Definitely, if it is performed in the neonatal period. Nonsurgical molding cannot create parts of the ear that are not there but can correct many types of congenital deformities including prominent ears and Stahl’s ear. In 1990, Matsuo reported successful nonsurgical treatment of all protruding ears and other deformities in neonates theorizing that the malleable nature of cartilage is due to elevated level of circulating maternal estrogen. The age at which nonsurgical therapy can be offered is debatable; opinions vary from newborn to up to 6 months of age. It is the opinion of the authors that neonatal ear molding is most effective for minor helical rim deformities and should be started by 6 to 8 weeks of age.
Describe the nonsurgical otoplasty technique.

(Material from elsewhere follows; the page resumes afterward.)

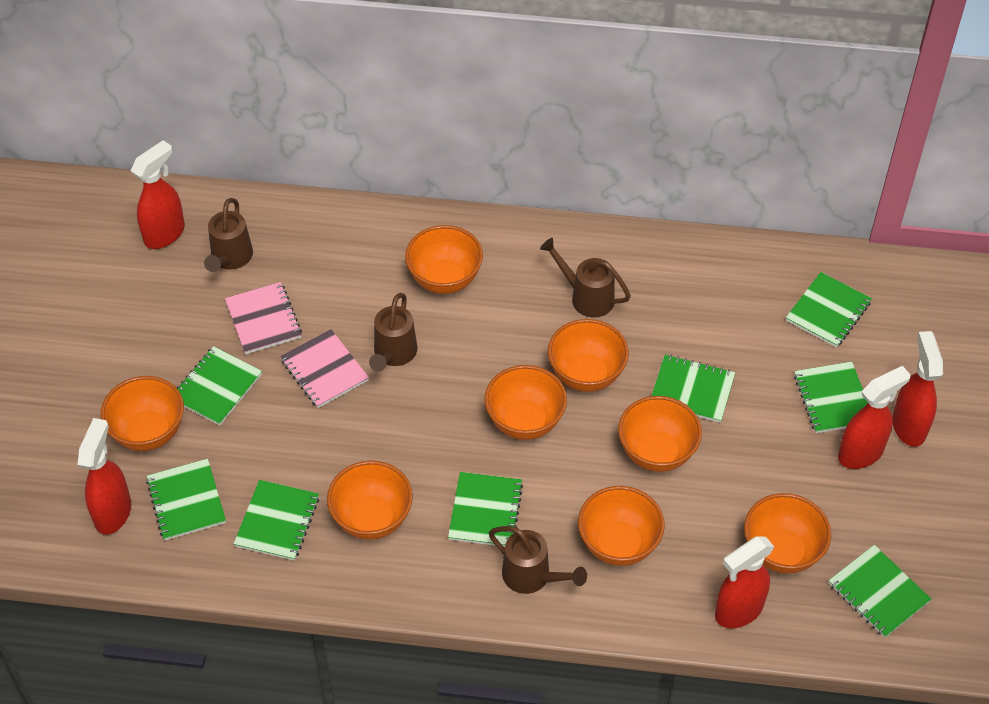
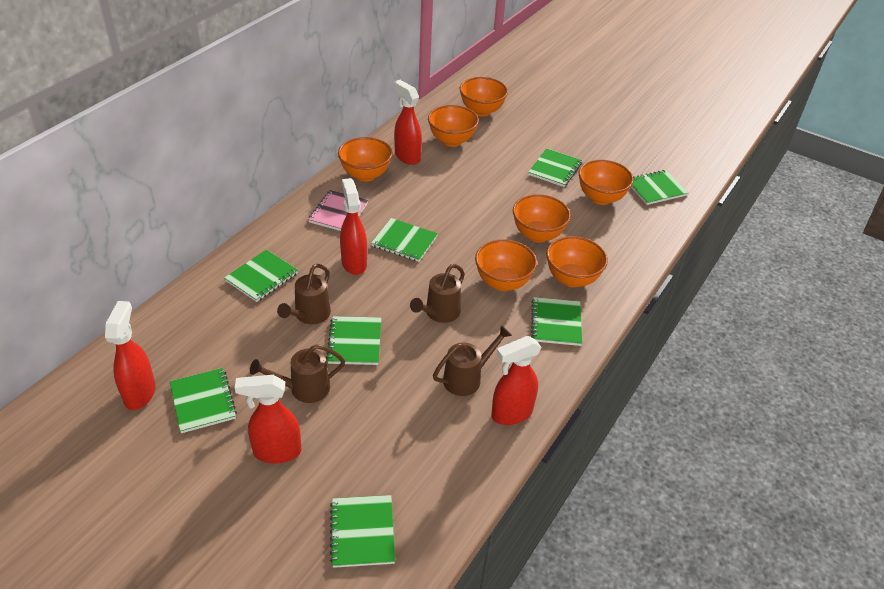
orange bowl: [100,376,184,451] [327,461,413,540] [405,225,483,294] [484,365,567,440] [548,319,629,392] [578,486,665,566] [618,396,702,472] [744,493,831,574] = 8 -> [338,137,393,182] [428,105,479,147] [460,77,508,116] [475,239,537,291] [513,194,571,243] [546,236,608,287] [579,160,634,205] = 7
pink notebook: [225,282,302,354] [280,329,369,408] = 2 -> [308,190,368,231] = 1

A molding device is made often by surrounding a thin solder or copper wire with wax, Microfoam tape, or plastic tubing. This is bent to fit the ear and then shaped to press ear into a normal shape. The hair around the ear is shaved and prepped with an adhesive and the device is secured with multiple steristrips. As soon as the ear begins to retain the desired contour, the wire (if present) is removed. Finally, the tape mold is omitted and the ear is held with tape alone until the new position is stable. It is imperative that the patients be seen frequently to rule out pressure injury to the ear.
A few months.
What are the causes of ear prominence?
The causes are unknown. Some authors have theorized that abnormalities in the location and attachments of the muscles around the ear may be the cause. Not all prominent ears are the same. The anatomic structures of the ear that may be abnormal in a prominent ear include:
1. Effacement or deficiency of the antihelical fold. This may occur along the entire length of the helix or just involve the inferior or superior crus of the antihelix.
2. Conchal hypertrophy, excess (>1.5 cm depth) or abnormality of shape including an obtuse conchal mastoid angle. The excessive depth of the concha may be unequally distributed between the upper (cymbum) and lower (cavum) poles of the concha.
3. A conchoscaphal angle greater than 90 degrees.
What type of anesthesia is preferred for otoplasty?
Local anesthesia is usually preferred in adults and general anesthesia is usually required in children. In patients less than 12 years of age general anesthesia is recommended. This may vary by patient and surgeon.
What are the preferred markings for otoplasty?
Most otoplasty procedures can be performed through a posterior incision, either in the sulcus or on the posterior surface of the concha. If the patient has macrotia or desires more definition of the helical rim, then an incision is also made just inside the helical rim.